Old school animated features have been rendered all but extinct by animation studios that have gone digital (sad fact: Disney laid off the last of its pen-and-ink department last year). Acclaimed anime writer/director Hayao Miyazaki boldly goes retro in the epic biopic/romantic drama, “The Wind Rises,” the story of a man and his flying machines. And it´s a flight worth taking.

Miyazaki, the maestro behind “Howl’s Moving Castle” and “Spirited Away,” creates a fictionalized biography for early 20th century Japanese aeronautics engineer Jiro Horikoshi, a visionary who revolutionized Japanese aircraft design. Leading up to WWII, Horikoshi worked on a series of wartime airplanes, which at the time were among the worst in the world. By incorporating natural elements into his designs —the gentle curve of a mackerel bone, the flexibility of a working joint — he gave them life. As depicted in this film, Horikoshi’s exuberance for engineering was only matched by his capacity for love, and “The Wind Rises” pays dues diligence to both.

Compared to your typical Pixar fare where millions are spent to render realistic fur, hair and steel, anime on the big screen does seem a little … cartoony. There’s certainly no mistaking the characters as being firmly planted in the world of anime, with their bulbous noses, giant watery eyes, and great flapping mouths. The lushly vivid backdrops of “The Wind Rises,” however, give you the feeling that you’ve strolled from the manga aisle into the Impressionism wing of an art museum.
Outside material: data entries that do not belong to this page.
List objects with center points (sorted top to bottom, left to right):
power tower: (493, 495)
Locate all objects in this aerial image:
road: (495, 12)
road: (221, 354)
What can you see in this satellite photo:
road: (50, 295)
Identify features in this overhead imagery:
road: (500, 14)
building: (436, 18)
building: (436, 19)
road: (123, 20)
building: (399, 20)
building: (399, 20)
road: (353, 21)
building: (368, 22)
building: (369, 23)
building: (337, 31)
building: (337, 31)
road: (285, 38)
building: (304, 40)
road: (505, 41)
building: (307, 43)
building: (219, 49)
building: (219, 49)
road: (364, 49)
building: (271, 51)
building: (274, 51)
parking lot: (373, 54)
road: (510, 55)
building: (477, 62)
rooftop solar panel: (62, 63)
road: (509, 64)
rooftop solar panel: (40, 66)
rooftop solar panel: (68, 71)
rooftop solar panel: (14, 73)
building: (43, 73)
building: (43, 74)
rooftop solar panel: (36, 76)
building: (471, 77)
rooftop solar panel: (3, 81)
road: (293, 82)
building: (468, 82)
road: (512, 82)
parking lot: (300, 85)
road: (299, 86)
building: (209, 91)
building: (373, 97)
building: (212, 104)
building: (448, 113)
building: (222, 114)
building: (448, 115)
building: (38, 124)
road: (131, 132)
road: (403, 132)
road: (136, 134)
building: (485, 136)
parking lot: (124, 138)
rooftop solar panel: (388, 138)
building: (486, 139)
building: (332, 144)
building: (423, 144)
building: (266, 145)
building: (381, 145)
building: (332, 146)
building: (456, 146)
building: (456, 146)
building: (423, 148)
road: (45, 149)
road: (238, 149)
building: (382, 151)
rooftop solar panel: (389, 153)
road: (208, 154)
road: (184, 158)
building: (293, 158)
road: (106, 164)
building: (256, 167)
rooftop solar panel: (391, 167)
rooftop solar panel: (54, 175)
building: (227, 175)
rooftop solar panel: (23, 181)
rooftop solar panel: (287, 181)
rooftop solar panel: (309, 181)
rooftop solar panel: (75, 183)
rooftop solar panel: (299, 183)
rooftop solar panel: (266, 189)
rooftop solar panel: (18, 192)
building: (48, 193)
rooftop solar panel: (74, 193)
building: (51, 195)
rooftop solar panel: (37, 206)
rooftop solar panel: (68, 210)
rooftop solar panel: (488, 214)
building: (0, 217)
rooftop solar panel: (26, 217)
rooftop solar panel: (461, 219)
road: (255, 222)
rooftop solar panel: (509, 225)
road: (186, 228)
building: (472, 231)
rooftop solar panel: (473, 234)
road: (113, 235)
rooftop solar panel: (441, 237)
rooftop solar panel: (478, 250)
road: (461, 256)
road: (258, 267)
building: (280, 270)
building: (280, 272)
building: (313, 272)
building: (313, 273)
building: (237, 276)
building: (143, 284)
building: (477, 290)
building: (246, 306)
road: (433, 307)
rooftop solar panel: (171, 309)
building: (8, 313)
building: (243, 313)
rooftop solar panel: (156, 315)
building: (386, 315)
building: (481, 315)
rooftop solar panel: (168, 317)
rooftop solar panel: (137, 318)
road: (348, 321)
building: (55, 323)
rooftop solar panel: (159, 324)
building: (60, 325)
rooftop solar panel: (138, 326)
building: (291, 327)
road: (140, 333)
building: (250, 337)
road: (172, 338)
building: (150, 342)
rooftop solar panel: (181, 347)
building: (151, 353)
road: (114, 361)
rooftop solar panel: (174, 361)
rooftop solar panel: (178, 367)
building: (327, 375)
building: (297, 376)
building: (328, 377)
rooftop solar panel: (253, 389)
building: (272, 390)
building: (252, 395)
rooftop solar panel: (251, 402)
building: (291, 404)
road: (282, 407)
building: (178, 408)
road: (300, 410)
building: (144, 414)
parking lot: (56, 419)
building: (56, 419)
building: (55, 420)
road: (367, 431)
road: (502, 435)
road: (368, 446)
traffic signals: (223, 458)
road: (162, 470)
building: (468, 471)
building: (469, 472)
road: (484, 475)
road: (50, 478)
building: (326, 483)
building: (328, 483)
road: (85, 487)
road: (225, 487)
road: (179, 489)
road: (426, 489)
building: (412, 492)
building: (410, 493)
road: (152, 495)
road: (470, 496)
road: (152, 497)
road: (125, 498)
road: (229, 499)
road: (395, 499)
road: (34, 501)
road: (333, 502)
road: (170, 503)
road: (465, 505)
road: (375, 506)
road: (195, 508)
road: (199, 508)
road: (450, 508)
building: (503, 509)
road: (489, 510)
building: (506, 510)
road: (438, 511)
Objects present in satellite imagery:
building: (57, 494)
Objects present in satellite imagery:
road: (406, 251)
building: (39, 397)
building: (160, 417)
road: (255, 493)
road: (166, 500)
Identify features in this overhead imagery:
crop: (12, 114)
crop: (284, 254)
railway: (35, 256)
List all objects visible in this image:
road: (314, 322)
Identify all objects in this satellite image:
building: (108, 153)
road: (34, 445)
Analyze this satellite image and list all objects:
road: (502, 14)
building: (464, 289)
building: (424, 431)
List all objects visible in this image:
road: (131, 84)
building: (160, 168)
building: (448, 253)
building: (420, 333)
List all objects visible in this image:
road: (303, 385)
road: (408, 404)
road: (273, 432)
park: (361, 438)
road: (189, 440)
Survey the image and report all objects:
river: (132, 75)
The voice actors keep the film grounded in drama. Joseph Gordon-Levitt gives Jori a subdued, elegant charm, and Stanley Tucci, Mandy Patinkin and Werner Herzog (!) provide solid back-up, giving a Western tinge to this distinctly Eastern art form.

The story does get a little syrupy at times — imagine if Nicholas Sparks wrote “Tucker: The Man and His Dream.” This isn’t an airplane movie — it’s a love story. Even as the gears of Jiro’s imagination spin, trying to figure out a way to transform these cumbersome steel beasts into organic, elegant flying creatures, his love blossoms and quickly deepens for a young woman he meets while on holiday.

The lines between dream and reality are blurred (great chunks of the movie are set in Jiro’s thoughts where he interacts with his hero, Italian airplane designer Giovanni Caproni), and Miyazaki sends the movie barrel rolling into whimsy with his imaginative sound design: Nearly all the movie’s sound effects are made using human voices — the “pkkkkhhhhh” of an earthquake, the “pocketa-pocketa-pocketa” of a propeller, the “fooooooshhhh” of wind as a character stands on the tip of an airplane wing.

Unfortunately Miyazaki claims that this, his 11th feature film, will be his last. The way the wind is blowing, this movie is probably one of the last of its kind, to be phased out for the newer models.

"The Wind Rises" (PG-13, 135 min.) is now playing at NCG Eastwood Cinemas, 2500 Showtime Drive, Lansing Township.